*** TEXT SECTION Section Begins ***

Leveled

So I’ve been working on this song (“Leveled”). I feel like it’s a pretty intense track (or it will be). It’s basically about the struggles of life, anxiety over it not being a very long thing and fighting with yourself to assume a viewpoint of being able to control and command things during the time you have it.

I feel like it’s definitely a thing that’s super real for me and probably will be for others. At times you feel like you just don’t know what the fuck is going on, but the reality (something fortunate, if you think about it), is that you are causing so many problems for yourself and a lot of anxiety can be taken care of by observing what things you can immediately control and take some sort of action on those things (even if there are other things happening that make them seem less urgent).

What Did You Do?

*** TEXT SECTION Section Ends ***
*** GIVEN RECORDS Section Begins ***

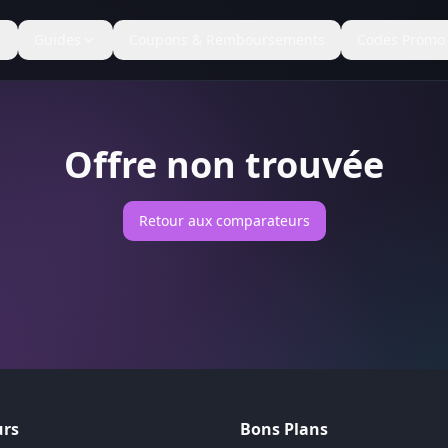
Guides
Coupons & Remboursements
Codes Promo
Offre non trouvée
Retour aux comparateurs
rs
Bons Plans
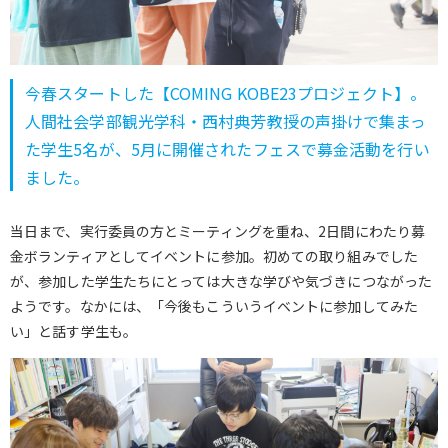
今春スタートした【COMING KOBE23プロジェクト】。
人間社会学部観光学科・西村典芳教授の声掛けで集まっ
た学生5名が、5月に開催されたフェスで募金活動を行い
ました。
当日まで、実行委員の方とミーティングを重ね、2日間にわたり募
金ボランティアとしてイベントに参加。初めての取り組みでした
が、参加した学生たちにとっては大きな学びや気づきにつながった
ようです。なかには、「今後もこういうイベントに参加してみた
い」と話す学生も。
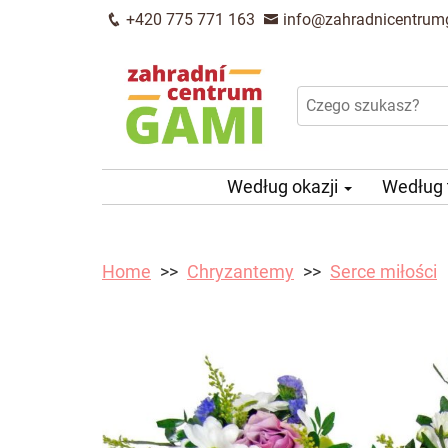
+420 775 771 163
info@zahradnicentrum
Według okazji
Według
Home
Chryzantemy
Serce miłości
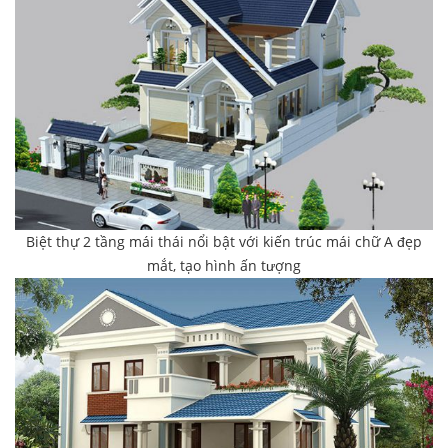
Biệt thự 2 tầng mái thái nổi bật với kiến trúc mái chữ A đẹp
mắt, tạo hình ấn tượng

*** GIVEN RECORDS Section Ends ***

WORK TO COMPLETE:
**A)** In the post about the song "Leveled," what does the writer call "something fortunate," and what reason does the post give? Answer in one to three sentences.
**B)** Write the next part of the post about the song "Leveled," picking up after its final line.

ANSWERS TO EACH TASK:
**A)** The writer calls the reality behind feeling that you don't know what is going on "something fortunate." That reality is that you are causing many of your own problems, so a lot of anxiety can be handled by noticing what you can immediately control and acting on those things, even when other matters make them seem less urgent.

**B)**
Things like withholding the truth or doing things that (although, maybe inadvertently) harm others, not taking care of yourself, and generally assuming the viewpoint of “victim” can definitely lie underneath what seems to be a confusing, hard-to-play game of life – especially if you behave in this way for some time – it just kind of creeps up on you. Sure, there are always other things that seem inexplicable, unsolvable or perhaps caused by God or aliens, but I strongly believe if you focus on what you definitely can exert some control over and do so, (like write a song, maybe?) some life events will lose their connection to their initially certain ethereal sources.


I definitely try quite hard to be responsible, not only for myself, but for other things I feel could be or are in my sphere of influence, and as life continues, I find that this sphere is something that can and should only grow larger. Otherwise life would probably feel like a tribute to Benjamin Button.

Anyway, although I cannot say this song is a strong endorsement of the anti-victim, super-responsible viewpoint I strive for; in contrast, it’s more of a cathartic work, and through the effort and emotion instilled over time into this song (and really, most songs I’ve been writing lately), through writing it and now during it’s production, I hope to achieve some sort of dissolution, to a smaller or lesser degree, of the underlying emotion (or lack thereof) I pretty commonly struggle with.

James

P.S.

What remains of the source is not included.